● **Document extract**:
___
A sudden freak rainstorm at the end of an inland adventure in Oman created a desert flood like nothing I had seen before.
The dry desert landscape was suddenly alive as the dry ground was incapable of absorbing the rainwater.
Rising waters formed rivers that rushed so powerfully that they almost appeared to create waves. Rainwater cascading over rocky hills created waterfalls.
The storm’s momentum took me by surprise, as did the mixed reactions the desert flood evoked in locals.
We witnessed the wonderment of children who rarely see swimmable wadis (a ravine that is dry except in the rainy season) and the fascination of the adults that stopped their vehicles to take photos.
Sadly, six people drowned that day in the Arabian desert.
As our road turned into a ravine, we were grateful to be with an experienced guide who brought us to safety, yet even he stopped to take photos of this rare and unusual event.
But he did so quickly, as he understood time was a luxury we didn’t have.
To me, the scariest part of the story is that
it went from dry landscape to deep water
in just 20 minutes!
Our desert flood story from the beginning … the warning call
We had been in Oman for several days, and the country had already captured my heart.
We were based in Muscat, the country’s capital. The city’s an energetic mix of Arab tradition and modern life surrounded by the desert environment that makes up much of the Middle East.
We had spent the day exploring the palm-desert oasis of Nizwa and other fascinating sites in the Al Hajar mountain range, including the Grand Canyon in Oman.
Exhausted by the end of the afternoon, we happily settled into the 4×4 for a two-hour return drive through the barren desert.
As the blue sky ahead filled with ominous clouds, I didn’t really give it much thought.
That is until our driver received a phone call. I could hear the surprise in his voice, despite not understanding the Arabic he spoke. It turns out the call was from his sister, who lives in a village about 30 minutes away via car.
She called to warn him of the desert rainstorm with hail that she called “ice-rain.” According to her, the ice rain was falling in chunks so huge it was damaging cars. There was a risk of a desert flood.
We still had options before the desert flood
Nonetheless, we were in the desert.
We could either continue or go back, but we couldn’t stay where we were.
When our guide chose to continue towards Muscat and the storm, our girls secretly hoped to see the ice rain.
Soon the water began to run over the hills like the ground was concrete. None of it seemed to be absorbed but rather reached the bottom and began to fill the wadis (remember, this is the purpose of the wadi).
___
● **Written task 1**:
Which places does the Oman flood story mention by proper name? List each once.
● **Written task 2**:
Set down the passage of the Oman flood story starting with "As our road" and going on through "Canyon in Oman.".
● **Written task 3**:
Supply the next part of the Oman flood story, picking up after its last sentence.

● **Extracted material**:
___
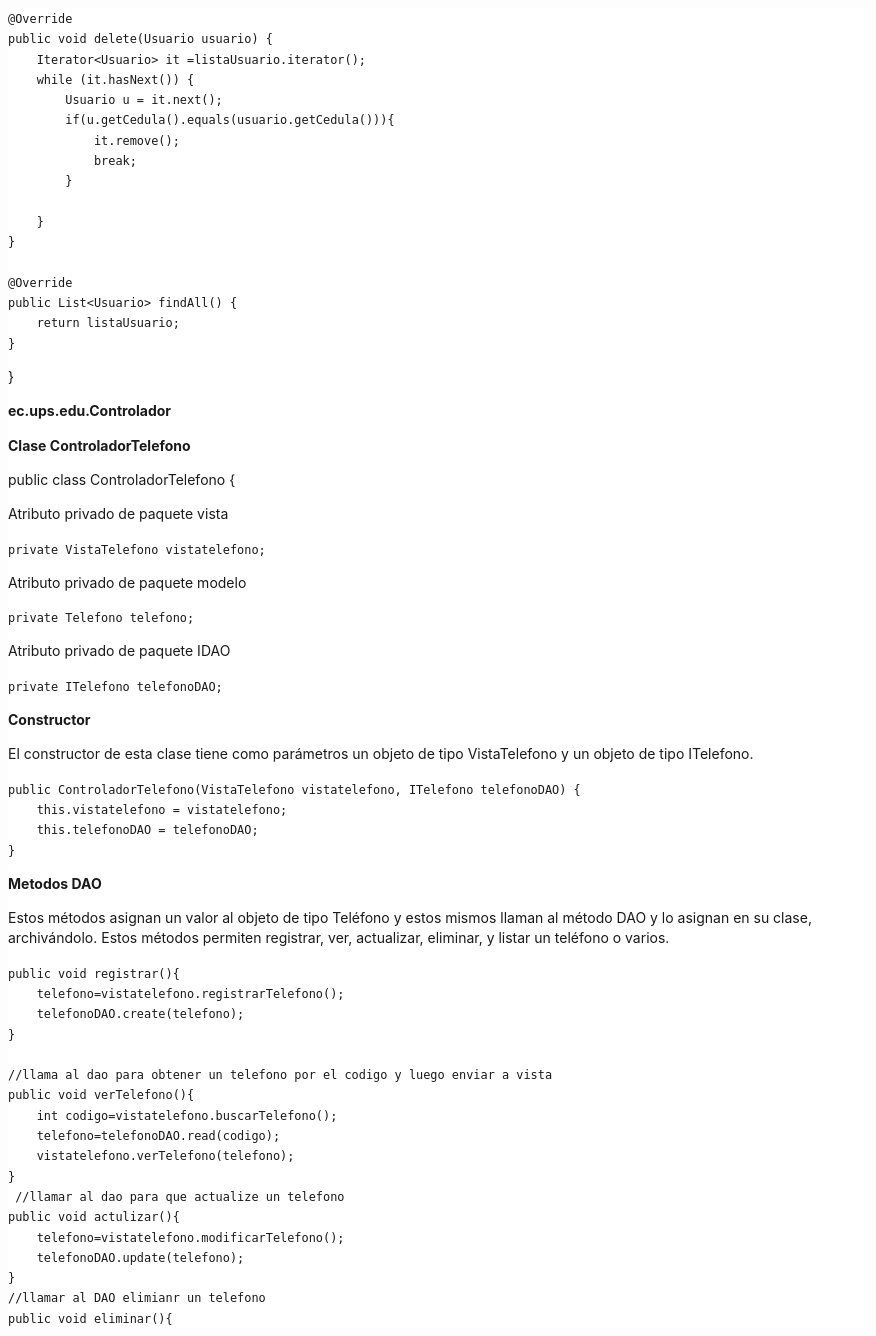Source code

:     @Override
    public void delete(Usuario usuario) {
        Iterator<Usuario> it =listaUsuario.iterator();
        while (it.hasNext()) {
            Usuario u = it.next();
            if(u.getCedula().equals(usuario.getCedula())){
                it.remove();
                break;
            }
            
        }
    }

    @Override
    public List<Usuario> findAll() {
        return listaUsuario;
    }
  }


**ec.ups.edu.Controlador**

**Clase ControladorTelefono**

  public class ControladorTelefono {

Atributo privado de paquete vista 

    private VistaTelefono vistatelefono;
    
Atributo privado de paquete modelo

    private Telefono telefono;

Atributo privado de paquete IDAO

    private ITelefono telefonoDAO;
    
**Constructor**

El constructor de esta clase tiene como parámetros un objeto de tipo VistaTelefono y un objeto de tipo ITelefono.

    public ControladorTelefono(VistaTelefono vistatelefono, ITelefono telefonoDAO) {
        this.vistatelefono = vistatelefono;
        this.telefonoDAO = telefonoDAO;
    }
    
**Metodos DAO**
 
Estos métodos asignan un valor al objeto de tipo Teléfono y estos mismos llaman al método DAO y lo asignan en su clase, archivándolo. Estos métodos permiten registrar, ver, actualizar, eliminar, y listar un teléfono o varios. 
 
    public void registrar(){
        telefono=vistatelefono.registrarTelefono();
        telefonoDAO.create(telefono);
    }
    
    //llama al dao para obtener un telefono por el codigo y luego enviar a vista 
    public void verTelefono(){
        int codigo=vistatelefono.buscarTelefono();
        telefono=telefonoDAO.read(codigo);
        vistatelefono.verTelefono(telefono);
    }
     //llamar al dao para que actualize un telefono
    public void actulizar(){
        telefono=vistatelefono.modificarTelefono();
        telefonoDAO.update(telefono);
    }
    //llamar al DAO elimianr un telefono
    public void eliminar(){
___
● **Exercise output 1**:
Oman, Muscat, Nizwa, the Al Hajar mountain range, the Grand Canyon in Oman, the Arabian desert, the Middle East

● **Exercise output 2**:
As our road turned into a ravine, we were grateful to be with an experienced guide who brought us to safety, yet even he stopped to take photos of this rare and unusual event.
But he did so quickly, as he understood time was a luxury we didn’t have.
To me, the scariest part of the story is that
it went from dry landscape to deep water
in just 20 minutes!
Our desert flood story from the beginning … the warning call
We had been in Oman for several days, and the country had already captured my heart.
We were based in Muscat, the country’s capital. The city’s an energetic mix of Arab tradition and modern life surrounded by the desert environment that makes up much of the Middle East.
We had spent the day exploring the palm-desert oasis of Nizwa and other fascinating sites in the Al Hajar mountain range, including the Grand Canyon in Oman.

● **Exercise output 3**:
It was April and unseasonably early for the first big rain of the year. In fact, any rainstorm is rather unusual for this time of year.
Drivers stopped to take photos, many choosing to swim in the wadis.
Families came out specifically to enjoy the desert flood waters. According to our guide, when the wadis fill like this, it is like a wedding to the mountain people – a reason for gathering with family and celebrating.
Looking at the floods, I found it difficult to believe his next words, “In a few hours, it will all be dry again.”
As the wadi overflows onto the road
Our guide didn’t let us take photos for long. In fact, as I stated above, the timestamp on my first photo in the series is only 20 minutes earlier than the last.
As the water overflowed the wadi and the flash flooding caused any dip in the road to turn into a river with rapidly rising waters, our guide had to make a choice.
Cars were already lined up to pass through, and we were near the front of the queue. We could see some oncoming cars stuck, and our guide assured us it was because they were not 4x4s. He was confident if we could start through the deeper water in the next few minutes, we would make it.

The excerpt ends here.